Recorded data
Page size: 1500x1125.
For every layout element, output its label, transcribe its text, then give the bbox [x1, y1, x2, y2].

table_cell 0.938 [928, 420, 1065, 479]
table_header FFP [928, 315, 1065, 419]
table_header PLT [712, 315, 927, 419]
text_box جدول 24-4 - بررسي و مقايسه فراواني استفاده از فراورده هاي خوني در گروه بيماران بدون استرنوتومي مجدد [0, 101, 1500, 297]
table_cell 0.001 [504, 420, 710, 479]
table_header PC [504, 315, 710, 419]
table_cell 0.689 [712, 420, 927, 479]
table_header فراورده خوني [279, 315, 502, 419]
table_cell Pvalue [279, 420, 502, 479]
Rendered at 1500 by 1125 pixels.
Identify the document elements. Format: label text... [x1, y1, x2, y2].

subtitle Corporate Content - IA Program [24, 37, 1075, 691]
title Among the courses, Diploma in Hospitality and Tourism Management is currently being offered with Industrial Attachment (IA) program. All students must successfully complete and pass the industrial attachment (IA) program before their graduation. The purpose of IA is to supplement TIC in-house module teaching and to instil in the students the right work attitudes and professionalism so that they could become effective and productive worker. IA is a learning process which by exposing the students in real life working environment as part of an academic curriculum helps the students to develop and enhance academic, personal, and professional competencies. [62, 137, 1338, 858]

Problem requirements -> Retype the lines from the one containing "Identify the document" to the last line above. Change nothing and include no others.

Exercise output ->
Identify the document elements. Format: label text... [x1, y1, x2, y2].

subtitle Corporate Content - IA Program [24, 37, 1075, 691]
title Among the courses, Diploma in Hospitality and Tourism Management is currently being offered with Industrial Attachment (IA) program. All students must successfully complete and pass the industrial attachment (IA) program before their graduation. The purpose of IA is to supplement TIC in-house module teaching and to instil in the students the right work attitudes and professionalism so that they could become effective and productive worker. IA is a learning process which by exposing the students in real life working environment as part of an academic curriculum helps the students to develop and enhance academic, personal, and professional competencies. [62, 137, 1338, 858]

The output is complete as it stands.